##### Source information #####
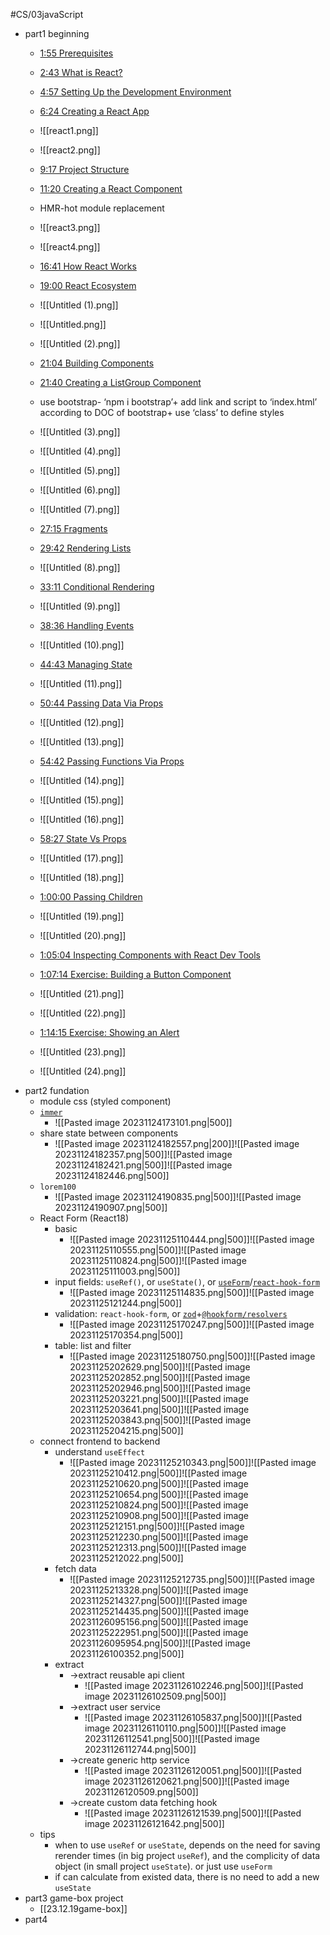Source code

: #CS/03javaScript 

- part1 beginning 
	- [1:55 Prerequisites](https://www.youtube.com/watch?v=SqcY0GlETPk&type=snipo&t=115s)
	- [2:43 What is React?](https://www.youtube.com/watch?v=SqcY0GlETPk&type=snipo&t=163s)
	- [4:57 Setting Up the Development Environment](https://www.youtube.com/watch?v=SqcY0GlETPk&type=snipo&t=297s)
	- [6:24 Creating a React App](https://www.youtube.com/watch?v=SqcY0GlETPk&type=snipo&t=384s)
	- ![[react1.png]]
	- ![[react2.png]]
	
	- [9:17 Project Structure](https://www.youtube.com/watch?v=SqcY0GlETPk&type=snipo&t=557s)
	- [11:20 Creating a React Component](https://www.youtube.com/watch?v=SqcY0GlETPk&type=snipo&t=680s)
	- HMR-hot module replacement
	- ![[react3.png]]
	- ![[react4.png]]
	- [16:41 How React Works](https://www.youtube.com/watch?v=SqcY0GlETPk&type=snipo&t=1001s)
	- [19:00 React Ecosystem](https://www.youtube.com/watch?v=SqcY0GlETPk&type=snipo&t=1140s)
	- ![[Untitled (1).png]]
	- ![[Untitled.png]]
	- ![[Untitled (2).png]]
	- [21:04 Building Components](https://www.youtube.com/watch?v=SqcY0GlETPk&type=snipo&t=1264s)
	- [21:40 Creating a ListGroup Component](https://www.youtube.com/watch?v=SqcY0GlETPk&type=snipo&t=1300s)
	- use bootstrap- ‘npm i bootstrap’+ add link and script to ‘index.html’ according to DOC of bootstrap+ use ‘class’ to define styles
	- ![[Untitled (3).png]]
	- ![[Untitled (4).png]]
	- ![[Untitled (5).png]]
	- ![[Untitled (6).png]]
	- ![[Untitled (7).png]]
	- [27:15 Fragments](https://www.youtube.com/watch?v=SqcY0GlETPk&type=snipo&t=1635s)
	- [29:42 Rendering Lists](https://www.youtube.com/watch?v=SqcY0GlETPk&type=snipo&t=1782s)
	- ![[Untitled (8).png]]
	- [33:11 Conditional Rendering](https://www.youtube.com/watch?v=SqcY0GlETPk&type=snipo&t=1991s)
	- ![[Untitled (9).png]]
	- [38:36 Handling Events](https://www.youtube.com/watch?v=SqcY0GlETPk&type=snipo&t=2316s)
	- ![[Untitled (10).png]]
	- [44:43 Managing State](https://www.youtube.com/watch?v=SqcY0GlETPk&type=snipo&t=2683s)
	- ![[Untitled (11).png]]
	- [50:44 Passing Data Via Props](https://www.youtube.com/watch?v=SqcY0GlETPk&type=snipo&t=3044s)
	- ![[Untitled (12).png]]
	- ![[Untitled (13).png]]
	- [54:42 Passing Functions Via Props](https://www.youtube.com/watch?v=SqcY0GlETPk&type=snipo&t=3282s)
	- ![[Untitled (14).png]]
	- ![[Untitled (15).png]]
	- ![[Untitled (16).png]]
	- [58:27 State Vs Props](https://www.youtube.com/watch?v=SqcY0GlETPk&type=snipo&t=3507s)
	- ![[Untitled (17).png]]
	- ![[Untitled (18).png]]
	- [1:00:00 Passing Children](https://www.youtube.com/watch?v=SqcY0GlETPk&type=snipo&t=3600s)
	- ![[Untitled (19).png]]
	- ![[Untitled (20).png]]
	- [1:05:04 Inspecting Components with React Dev Tools](https://www.youtube.com/watch?v=SqcY0GlETPk&type=snipo&t=3904s)
	- [1:07:14 Exercise: Building a Button Component](https://www.youtube.com/watch?v=SqcY0GlETPk&type=snipo&t=4034s)
	- ![[Untitled (21).png]]
	- ![[Untitled (22).png]]
	- [1:14:15 Exercise: Showing an Alert](https://www.youtube.com/watch?v=SqcY0GlETPk&type=snipo&t=4455s)
	- ![[Untitled (23).png]]
	- ![[Untitled (24).png]]
- part2 fundation
	- module css (styled component)
	- [`immer`](https://immerjs.github.io/immer/installation) 
		- ![[Pasted image 20231124173101.png|500]]
	- share state between components
		- ![[Pasted image 20231124182557.png|200]]![[Pasted image 20231124182357.png|500]]![[Pasted image 20231124182421.png|500]]![[Pasted image 20231124182446.png|500]]
	- `lorem100`
		- ![[Pasted image 20231124190835.png|500]]![[Pasted image 20231124190907.png|500]]
	- React Form (React18)
		- basic
			- ![[Pasted image 20231125110444.png|500]]![[Pasted image 20231125110555.png|500]]![[Pasted image 20231125110824.png|500]]![[Pasted image 20231125111003.png|500]]
		- input fields: `useRef()`, or `useState()`, or [`useForm`](https://react-hook-form.com/docs/useform/formstate)/[`react-hook-form`](https://react-hook-form.com/)
			- ![[Pasted image 20231125114835.png|500]]![[Pasted image 20231125121244.png|500]]
		- validation: `react-hook-form`, or [`zod`](https://zod.dev/)+[`@hookform/resolvers`](https://www.npmjs.com/package/@hookform/resolvers/v/1.3.7)
			- ![[Pasted image 20231125170247.png|500]]![[Pasted image 20231125170354.png|500]]
		- table: list and filter
			- ![[Pasted image 20231125180750.png|500]]![[Pasted image 20231125202629.png|500]]![[Pasted image 20231125202852.png|500]]![[Pasted image 20231125202946.png|500]]![[Pasted image 20231125203221.png|500]]![[Pasted image 20231125203641.png|500]]![[Pasted image 20231125203843.png|500]]![[Pasted image 20231125204215.png|500]]
	- connect frontend to backend
		- understand `useEffect`
			- ![[Pasted image 20231125210343.png|500]]![[Pasted image 20231125210412.png|500]]![[Pasted image 20231125210620.png|500]]![[Pasted image 20231125210654.png|500]]![[Pasted image 20231125210824.png|500]]![[Pasted image 20231125210908.png|500]]![[Pasted image 20231125212151.png|500]]![[Pasted image 20231125212230.png|500]]![[Pasted image 20231125212313.png|500]]![[Pasted image 20231125212022.png|500]]
		- fetch data
			- ![[Pasted image 20231125212735.png|500]]![[Pasted image 20231125213328.png|500]]![[Pasted image 20231125214327.png|500]]![[Pasted image 20231125214435.png|500]]![[Pasted image 20231126095156.png|500]]![[Pasted image 20231125222951.png|500]]![[Pasted image 20231126095954.png|500]]![[Pasted image 20231126100352.png|500]]
		- extract
			- →extract reusable api client
				- ![[Pasted image 20231126102246.png|500]]![[Pasted image 20231126102509.png|500]]
			- →extract user service
				- ![[Pasted image 20231126105837.png|500]]![[Pasted image 20231126110110.png|500]]![[Pasted image 20231126112541.png|500]]![[Pasted image 20231126112744.png|500]]
			- →create generic http service
				- ![[Pasted image 20231126120051.png|500]]![[Pasted image 20231126120621.png|500]]![[Pasted image 20231126120509.png|500]]
			- →create custom data fetching hook
				- ![[Pasted image 20231126121539.png|500]]![[Pasted image 20231126121642.png|500]]
	- tips
		- when to use `useRef` or `useState`, depends on the need for saving rerender times (in big project `useRef`), and the complicity of data object (in small project `useState`). or just use `useForm`
		- if can calculate from existed data, there is no need to add a new `useState`
- part3 game-box project
	- [[23.12.19game-box]]
- part4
#####
§ Task
Arrange every line of the records above as a JSON list of strings, one string per line, skipping blank lines. Leave the pictures out of the answer.

§ Result below
[
  "Source code",
  ": #CS/03javaScript ",
  "- part1 beginning ",
  "\t- [1:55 Prerequisites](https://www.youtube.com/watch?v=SqcY0GlETPk&type=snipo&t=115s)",
  "\t- [2:43 What is React?](https://www.youtube.com/watch?v=SqcY0GlETPk&type=snipo&t=163s)",
  "\t- [4:57 Setting Up the Development Environment](https://www.youtube.com/watch?v=SqcY0GlETPk&type=snipo&t=297s)",
  "\t- [6:24 Creating a React App](https://www.youtube.com/watch?v=SqcY0GlETPk&type=snipo&t=384s)",
  "\t- ![[react1.png]]",
  "\t- ![[react2.png]]",
  "\t- [9:17 Project Structure](https://www.youtube.com/watch?v=SqcY0GlETPk&type=snipo&t=557s)",
  "\t- [11:20 Creating a React Component](https://www.youtube.com/watch?v=SqcY0GlETPk&type=snipo&t=680s)",
  "\t- HMR-hot module replacement",
  "\t- ![[react3.png]]",
  "\t- ![[react4.png]]",
  "\t- [16:41 How React Works](https://www.youtube.com/watch?v=SqcY0GlETPk&type=snipo&t=1001s)",
  "\t- [19:00 React Ecosystem](https://www.youtube.com/watch?v=SqcY0GlETPk&type=snipo&t=1140s)",
  "\t- ![[Untitled (1).png]]",
  "\t- ![[Untitled.png]]",
  "\t- ![[Untitled (2).png]]",
  "\t- [21:04 Building Components](https://www.youtube.com/watch?v=SqcY0GlETPk&type=snipo&t=1264s)",
  "\t- [21:40 Creating a ListGroup Component](https://www.youtube.com/watch?v=SqcY0GlETPk&type=snipo&t=1300s)",
  "\t- use bootstrap- ‘npm i bootstrap’+ add link and script to ‘index.html’ according to DOC of bootstrap+ use ‘class’ to define styles",
  "\t- ![[Untitled (3).png]]",
  "\t- ![[Untitled (4).png]]",
  "\t- ![[Untitled (5).png]]",
  "\t- ![[Untitled (6).png]]",
  "\t- ![[Untitled (7).png]]",
  "\t- [27:15 Fragments](https://www.youtube.com/watch?v=SqcY0GlETPk&type=snipo&t=1635s)",
  "\t- [29:42 Rendering Lists](https://www.youtube.com/watch?v=SqcY0GlETPk&type=snipo&t=1782s)",
  "\t- ![[Untitled (8).png]]",
  "\t- [33:11 Conditional Rendering](https://www.youtube.com/watch?v=SqcY0GlETPk&type=snipo&t=1991s)",
  "\t- ![[Untitled (9).png]]",
  "\t- [38:36 Handling Events](https://www.youtube.com/watch?v=SqcY0GlETPk&type=snipo&t=2316s)",
  "\t- ![[Untitled (10).png]]",
  "\t- [44:43 Managing State](https://www.youtube.com/watch?v=SqcY0GlETPk&type=snipo&t=2683s)",
  "\t- ![[Untitled (11).png]]",
  "\t- [50:44 Passing Data Via Props](https://www.youtube.com/watch?v=SqcY0GlETPk&type=snipo&t=3044s)",
  "\t- ![[Untitled (12).png]]",
  "\t- ![[Untitled (13).png]]",
  "\t- [54:42 Passing Functions Via Props](https://www.youtube.com/watch?v=SqcY0GlETPk&type=snipo&t=3282s)",
  "\t- ![[Untitled (14).png]]",
  "\t- ![[Untitled (15).png]]",
  "\t- ![[Untitled (16).png]]",
  "\t- [58:27 State Vs Props](https://www.youtube.com/watch?v=SqcY0GlETPk&type=snipo&t=3507s)",
  "\t- ![[Untitled (17).png]]",
  "\t- ![[Untitled (18).png]]",
  "\t- [1:00:00 Passing Children](https://www.youtube.com/watch?v=SqcY0GlETPk&type=snipo&t=3600s)",
  "\t- ![[Untitled (19).png]]",
  "\t- ![[Untitled (20).png]]",
  "\t- [1:05:04 Inspecting Components with React Dev Tools](https://www.youtube.com/watch?v=SqcY0GlETPk&type=snipo&t=3904s)",
  "\t- [1:07:14 Exercise: Building a Button Component](https://www.youtube.com/watch?v=SqcY0GlETPk&type=snipo&t=4034s)",
  "\t- ![[Untitled (21).png]]",
  "\t- ![[Untitled (22).png]]",
  "\t- [1:14:15 Exercise: Showing an Alert](https://www.youtube.com/watch?v=SqcY0GlETPk&type=snipo&t=4455s)",
  "\t- ![[Untitled (23).png]]",
  "\t- ![[Untitled (24).png]]",
  "- part2 fundation",
  "\t- module css (styled component)",
  "\t- [`immer`](https://immerjs.github.io/immer/installation) ",
  "\t\t- ![[Pasted image 20231124173101.png|500]]",
  "\t- share state between components",
  "\t\t- ![[Pasted image 20231124182557.png|200]]![[Pasted image 20231124182357.png|500]]![[Pasted image 20231124182421.png|500]]![[Pasted image 20231124182446.png|500]]",
  "\t- `lorem100`",
  "\t\t- ![[Pasted image 20231124190835.png|500]]![[Pasted image 20231124190907.png|500]]",
  "\t- React Form (React18)",
  "\t\t- basic",
  "\t\t\t- ![[Pasted image 20231125110444.png|500]]![[Pasted image 20231125110555.png|500]]![[Pasted image 20231125110824.png|500]]![[Pasted image 20231125111003.png|500]]",
  "\t\t- input fields: `useRef()`, or `useState()`, or [`useForm`](https://react-hook-form.com/docs/useform/formstate)/[`react-hook-form`](https://react-hook-form.com/)",
  "\t\t\t- ![[Pasted image 20231125114835.png|500]]![[Pasted image 20231125121244.png|500]]",
  "\t\t- validation: `react-hook-form`, or [`zod`](https://zod.dev/)+[`@hookform/resolvers`](https://www.npmjs.com/package/@hookform/resolvers/v/1.3.7)",
  "\t\t\t- ![[Pasted image 20231125170247.png|500]]![[Pasted image 20231125170354.png|500]]",
  "\t\t- table: list and filter",
  "\t\t\t- ![[Pasted image 20231125180750.png|500]]![[Pasted image 20231125202629.png|500]]![[Pasted image 20231125202852.png|500]]![[Pasted image 20231125202946.png|500]]![[Pasted image 20231125203221.png|500]]![[Pasted image 20231125203641.png|500]]![[Pasted image 20231125203843.png|500]]![[Pasted image 20231125204215.png|500]]",
  "\t- connect frontend to backend",
  "\t\t- understand `useEffect`",
  "\t\t\t- ![[Pasted image 20231125210343.png|500]]![[Pasted image 20231125210412.png|500]]![[Pasted image 20231125210620.png|500]]![[Pasted image 20231125210654.png|500]]![[Pasted image 20231125210824.png|500]]![[Pasted image 20231125210908.png|500]]![[Pasted image 20231125212151.png|500]]![[Pasted image 20231125212230.png|500]]![[Pasted image 20231125212313.png|500]]![[Pasted image 20231125212022.png|500]]",
  "\t\t- fetch data",
  "\t\t\t- ![[Pasted image 20231125212735.png|500]]![[Pasted image 20231125213328.png|500]]![[Pasted image 20231125214327.png|500]]![[Pasted image 20231125214435.png|500]]![[Pasted image 20231126095156.png|500]]![[Pasted image 20231125222951.png|500]]![[Pasted image 20231126095954.png|500]]![[Pasted image 20231126100352.png|500]]",
  "\t\t- extract",
  "\t\t\t- →extract reusable api client",
  "\t\t\t\t- ![[Pasted image 20231126102246.png|500]]![[Pasted image 20231126102509.png|500]]",
  "\t\t\t- →extract user service",
  "\t\t\t\t- ![[Pasted image 20231126105837.png|500]]![[Pasted image 20231126110110.png|500]]![[Pasted image 20231126112541.png|500]]![[Pasted image 20231126112744.png|500]]",
  "\t\t\t- →create generic http service",
  "\t\t\t\t- ![[Pasted image 20231126120051.png|500]]![[Pasted image 20231126120621.png|500]]![[Pasted image 20231126120509.png|500]]",
  "\t\t\t- →create custom data fetching hook",
  "\t\t\t\t- ![[Pasted image 20231126121539.png|500]]![[Pasted image 20231126121642.png|500]]",
  "\t- tips",
  "\t\t- when to use `useRef` or `useState`, depends on the need for saving rerender times (in big project `useRef`), and the complicity of data object (in small project `useState`). or just use `useForm`",
  "\t\t- if can calculate from existed data, there is no need to add a new `useState`",
  "- part3 game-box project",
  "\t- [[23.12.19game-box]]",
  "- part4"
]